7. NAT Gateway Key Characteristics

7.1 Outbound Only

  • No inbound traffic allowed
  • Cannot be used as a firewall
  • Cannot accept internet-initiated connections

7.2 Fully Managed

  • No configuration inside virtual machines
  • No software installation required

7.3 Zone-Resilient

  • NAT Gateway is automatically highly available
  • No manual availability configuration required

7.4 Regional Resource

  • NAT Gateway works within a single Azure region

8. NAT Gateway vs Other Outbound Options (Very Important for AZ-700)

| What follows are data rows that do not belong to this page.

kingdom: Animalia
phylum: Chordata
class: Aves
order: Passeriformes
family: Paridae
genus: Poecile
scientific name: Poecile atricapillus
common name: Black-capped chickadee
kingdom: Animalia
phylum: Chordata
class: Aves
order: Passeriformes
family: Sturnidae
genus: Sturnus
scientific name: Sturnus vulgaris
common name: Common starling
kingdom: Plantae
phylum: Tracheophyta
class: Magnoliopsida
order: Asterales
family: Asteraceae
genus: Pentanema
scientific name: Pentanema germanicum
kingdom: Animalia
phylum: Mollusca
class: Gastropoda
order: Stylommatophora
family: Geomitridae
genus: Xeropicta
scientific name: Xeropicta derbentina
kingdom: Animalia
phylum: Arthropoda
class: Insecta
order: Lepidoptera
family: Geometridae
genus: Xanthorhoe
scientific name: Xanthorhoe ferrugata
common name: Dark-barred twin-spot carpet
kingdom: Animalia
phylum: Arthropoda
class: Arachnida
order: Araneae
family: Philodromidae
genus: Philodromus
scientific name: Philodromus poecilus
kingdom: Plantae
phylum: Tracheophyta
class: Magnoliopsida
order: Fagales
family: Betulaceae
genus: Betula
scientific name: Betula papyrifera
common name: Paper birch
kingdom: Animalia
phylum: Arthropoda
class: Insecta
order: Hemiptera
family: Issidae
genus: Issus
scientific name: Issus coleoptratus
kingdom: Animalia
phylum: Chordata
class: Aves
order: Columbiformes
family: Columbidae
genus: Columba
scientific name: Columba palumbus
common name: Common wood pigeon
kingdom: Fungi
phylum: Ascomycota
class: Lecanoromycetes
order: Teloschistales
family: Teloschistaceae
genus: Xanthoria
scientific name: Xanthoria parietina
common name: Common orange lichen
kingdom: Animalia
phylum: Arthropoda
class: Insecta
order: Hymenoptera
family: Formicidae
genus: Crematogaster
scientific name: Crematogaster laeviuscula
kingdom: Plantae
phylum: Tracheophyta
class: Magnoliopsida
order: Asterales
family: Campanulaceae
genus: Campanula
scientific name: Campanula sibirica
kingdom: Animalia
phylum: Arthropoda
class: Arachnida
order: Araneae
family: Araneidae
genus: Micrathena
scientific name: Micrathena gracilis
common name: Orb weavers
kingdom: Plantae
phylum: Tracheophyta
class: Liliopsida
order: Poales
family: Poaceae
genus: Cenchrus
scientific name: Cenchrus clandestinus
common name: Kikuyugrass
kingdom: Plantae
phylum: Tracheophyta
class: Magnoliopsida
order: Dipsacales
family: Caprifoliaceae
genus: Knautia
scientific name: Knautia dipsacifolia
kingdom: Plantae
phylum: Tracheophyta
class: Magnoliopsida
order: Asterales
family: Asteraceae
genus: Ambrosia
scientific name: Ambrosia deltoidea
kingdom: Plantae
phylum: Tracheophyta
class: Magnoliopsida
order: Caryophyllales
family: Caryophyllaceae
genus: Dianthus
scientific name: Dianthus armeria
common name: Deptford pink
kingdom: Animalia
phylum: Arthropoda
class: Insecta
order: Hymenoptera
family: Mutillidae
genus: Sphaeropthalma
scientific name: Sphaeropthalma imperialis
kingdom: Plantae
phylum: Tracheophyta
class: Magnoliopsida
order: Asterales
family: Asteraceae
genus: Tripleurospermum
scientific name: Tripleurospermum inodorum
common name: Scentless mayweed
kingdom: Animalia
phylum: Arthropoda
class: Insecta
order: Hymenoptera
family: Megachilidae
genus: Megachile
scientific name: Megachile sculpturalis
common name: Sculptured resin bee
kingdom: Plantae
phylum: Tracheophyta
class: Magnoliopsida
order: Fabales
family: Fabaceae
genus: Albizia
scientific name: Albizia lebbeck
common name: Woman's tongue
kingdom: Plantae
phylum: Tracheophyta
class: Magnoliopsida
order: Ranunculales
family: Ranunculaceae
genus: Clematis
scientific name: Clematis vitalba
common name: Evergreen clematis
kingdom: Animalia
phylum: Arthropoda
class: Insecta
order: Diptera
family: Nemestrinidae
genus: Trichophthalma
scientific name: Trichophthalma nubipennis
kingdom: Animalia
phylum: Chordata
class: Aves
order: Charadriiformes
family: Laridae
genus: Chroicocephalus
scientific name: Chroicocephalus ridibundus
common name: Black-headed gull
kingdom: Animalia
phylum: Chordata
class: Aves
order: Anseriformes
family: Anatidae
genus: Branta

MethodStatic IPScalableExam Use Case
Default outboundNoLimitedNot recommended
Azure Load Balancer (Outbound rules)YesComplexOlder method
Azure FirewallYesYesSecurity + filtering
NAT GatewayYesYesBest for outbound-only traffic

Exam takeaway:

If the requirement is outbound internet access only, choose NAT Gateway


9. NAT Gateway and Route Tables

  • NAT Gateway does NOT require User-Defined Routes (UDRs)
  • Azure automatically routes:
    • 0.0.0.0/0 outbound traffic through NAT Gateway
  • You cannot override NAT Gateway routing using UDRs

10. NAT Gateway and Network Security Groups (NSGs)

  • NAT Gateway does not replace NSGs
  • NSGs still control:
    • Allowed outbound ports
    • Allowed destination addresses
  • NAT Gateway only handles IP translation

11. NAT Gateway and Azure Firewall

Key difference:

  • NAT Gateway → Connectivity
  • Azure Firewall → Security and inspection
FeatureNAT GatewayAzure Firewall
Outbound trafficYesYes
Inbound trafficNoYes
Traffic filteringNoYes
LoggingLimitedAdvanced
CostLowerHigher

Exam scenario:

  • If traffic must be inspected, choose Azure Firewall
  • If only outbound access is needed, choose NAT Gateway

12. Limitations of NAT Gateway (Exam Relevant)

  • Cannot be attached to:
    • Gateway subnet
    • Azure Bastion subnet
  • Cannot provide inbound connectivity
  • Works only at subnet level, not individual VM level

13. Steps to Implement a NAT Gateway (High-Level)

  1. Create a Public IP or Public IP Prefix
  2. Create a NAT Gateway
  3. Associate the Public IP or Prefix with the NAT Gateway
  4. Associate the NAT Gateway with a subnet
  5. All resources in that subnet now use NAT Gateway for outbound traffic

14. Common Exam Scenarios

Scenario 1:

Virtual machines must access the internet using a fixed IP address

Correct answer: NAT Gateway


Scenario 2:

External systems require IP whitelisting

Correct answer: NAT Gateway with Public IP Prefix


Scenario 3:

Outbound traffic must be inspected and logged

Correct answer: Azure Firewall (not NAT Gateway)


15. Key Exam Points to Remember

  • NAT Gateway is outbound only
  • Associated at subnet level
  • Requires Public IP or IP Prefix
  • Provides static, scalable outbound IP
  • No inbound connectivity
  • No traffic inspection
  • Fully managed and highly available

16. One-Line Exam Summary

Azure NAT Gateway provides scalable, static outbound internet connectivity for private resources in a subnet without allowing inbound connections.